■ **Brief 1**
In the biographical notes, what award did Dorothy G. Singer receive in 2009?
■ **Brief 2**
Rewrite the biographical notes from "Dorothy G. Singer, is" up to and including "from the American Psychological Association.", putting "Member" in place of "Fellow".
■ **Brief 3**
Extend the biographical notes with the passage that would come after their final sentence.

(Provided text Opens)

Nancy E. Dowd is Chesterfield Smith Professor of Law at the Fredric G. Levin College of Law at the University of Florida, and Co-Director of the Center for Children and Families at UF. The author of In Defense of Single Parent Families (1997) and Redefining Fatherhood (2001), and a reader on feminist legal theory, she has published extensively on non-traditional families, work/family issues, civil rights, and feminist theory.

Dorothy G. Singer, is retired Senior Research Scientist, Department of Psychology, Yale University. Dr. Singer is also Co-Director, with Jerome L. Singer, of the Yale University Family Television Research and Consultation Center affiliated with the Zigler Center for Child Development and Public Policy. She is a Fellow of the American Psychological Association. Her research and publications are in the area of early childhood development, television effects on youth, and parent training in imaginative play. She received the Distinguished Alumni Award from Teachers College, Columbia University in 2006, and in 2009, the Award for Distinguished Lifetime Contributions to Media Psychology from the American Psychological Association.

(Provided text Closes)
(Listed records Opens)

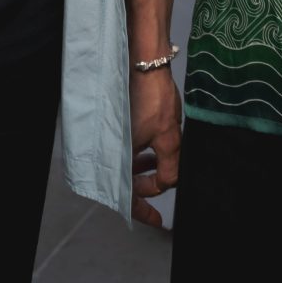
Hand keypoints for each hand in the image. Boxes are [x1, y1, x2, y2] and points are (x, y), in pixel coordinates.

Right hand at [130, 67, 181, 228]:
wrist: (144, 62)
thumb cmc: (154, 97)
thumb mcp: (169, 138)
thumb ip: (169, 169)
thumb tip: (167, 184)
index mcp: (120, 156)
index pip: (129, 196)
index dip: (144, 211)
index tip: (157, 220)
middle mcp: (111, 147)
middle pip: (126, 181)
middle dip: (146, 186)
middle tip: (161, 185)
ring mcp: (114, 135)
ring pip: (127, 164)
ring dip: (144, 169)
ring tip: (159, 163)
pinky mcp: (118, 124)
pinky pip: (126, 148)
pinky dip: (140, 154)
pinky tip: (153, 150)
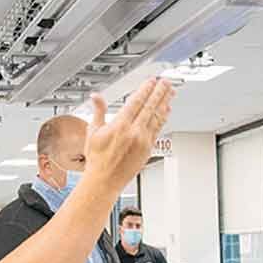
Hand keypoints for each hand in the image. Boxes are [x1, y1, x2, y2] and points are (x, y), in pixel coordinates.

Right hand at [82, 80, 174, 196]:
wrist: (104, 180)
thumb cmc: (97, 159)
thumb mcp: (92, 132)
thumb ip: (98, 111)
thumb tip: (96, 97)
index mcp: (120, 125)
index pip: (136, 102)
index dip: (145, 89)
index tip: (151, 81)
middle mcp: (134, 132)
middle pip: (150, 107)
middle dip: (159, 92)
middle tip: (165, 82)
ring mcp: (143, 141)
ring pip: (157, 117)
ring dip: (165, 103)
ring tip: (170, 93)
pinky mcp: (148, 149)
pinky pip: (158, 129)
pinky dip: (163, 118)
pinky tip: (166, 112)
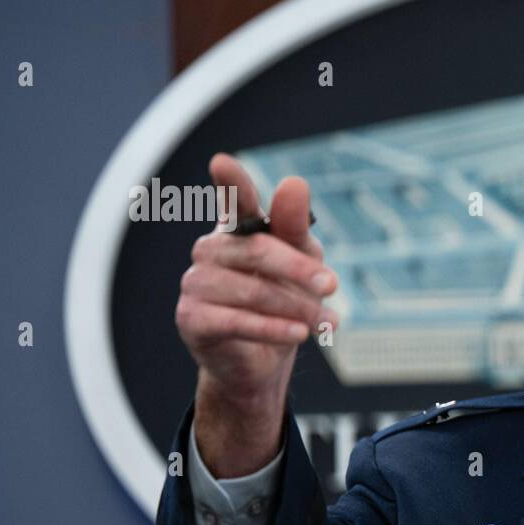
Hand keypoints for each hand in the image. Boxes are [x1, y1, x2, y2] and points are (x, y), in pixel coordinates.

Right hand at [175, 153, 339, 474]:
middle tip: (332, 285)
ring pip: (253, 291)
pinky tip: (300, 334)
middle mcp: (209, 250)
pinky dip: (273, 329)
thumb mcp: (303, 261)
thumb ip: (296, 227)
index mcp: (237, 229)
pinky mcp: (190, 318)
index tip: (222, 163)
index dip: (230, 183)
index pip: (234, 200)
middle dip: (300, 270)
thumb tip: (294, 183)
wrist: (263, 361)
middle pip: (258, 250)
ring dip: (297, 308)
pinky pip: (236, 321)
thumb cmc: (285, 301)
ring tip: (326, 322)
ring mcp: (195, 283)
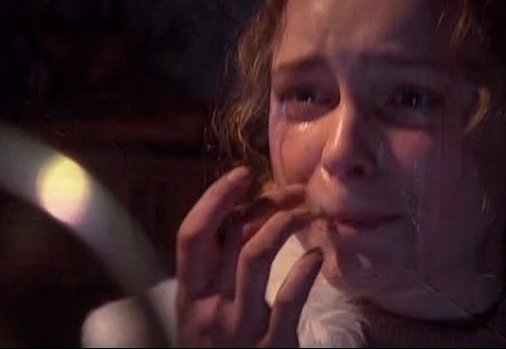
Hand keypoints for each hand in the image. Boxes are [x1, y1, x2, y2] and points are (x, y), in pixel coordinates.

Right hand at [176, 166, 321, 346]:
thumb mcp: (207, 310)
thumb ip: (218, 269)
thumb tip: (243, 216)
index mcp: (188, 295)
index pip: (191, 235)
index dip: (214, 199)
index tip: (242, 174)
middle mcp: (207, 308)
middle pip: (229, 239)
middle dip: (261, 204)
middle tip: (293, 191)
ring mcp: (239, 328)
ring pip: (255, 258)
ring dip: (284, 226)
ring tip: (308, 214)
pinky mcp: (272, 346)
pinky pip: (287, 301)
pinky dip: (304, 272)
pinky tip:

(Listed records Closes)

■ **Expected output 1**
The Award for Distinguished Lifetime Contributions to Media Psychology from the American Psychological Association.

■ **Expected output 2**
Dorothy G. Singer, is retired Senior Research Scientist, Department of Psychology, Yale University. Dr. Singer is also Co-Director, with Jerome L. Singer, of the Yale University Family Television Research and Consultation Center affiliated with the Zigler Center for Child Development and Public Policy. She is a Member of the American Psychological Association. Her research and publications are in the area of early childhood development, television effects on youth, and parent training in imaginative play. She received the Distinguished Alumni Award from Teachers College, Columbia University in 2006, and in 2009, the Award for Distinguished Lifetime Contributions to Media Psychology from the American Psychological Association.

■ **Expected output 3**
Robin Fretwell Wilson is Associate Professor of Law at the University of Maryland School of Law. She has published articles on the risks of abuse to children in the Cornell Law Review, Emery Law Journal, Journal of Child and Family Studies, Washington University Journal of Law & Policy, and Child and Family Law Quarterly. She has testified on the use of social science research in legal decision-making before the Federal Trade Commission and Department of Justice Joint Hearings on Health Care. A member of the Executive Committee of the Family and Juvenile Law Section of the Association of American Law Schools, Professor Wilson has frequently lectured on violence against children, including presentations at the Family Law Project hosted by Harvard University Law School, the National Society for the Prevention of Cruelty to Children in London, the Tenth World conference of the International Society of Family Law in Brisbane, Australia, the Third International Conference on Child and Adolescent Mental Health in Brisbane, the 2004 Helping Families Change conference in Auckland, New Zealand, and the Ninth Regional European Conference of the International Society for the Prevention of Child Abuse and Neglect in Warsaw, Poland.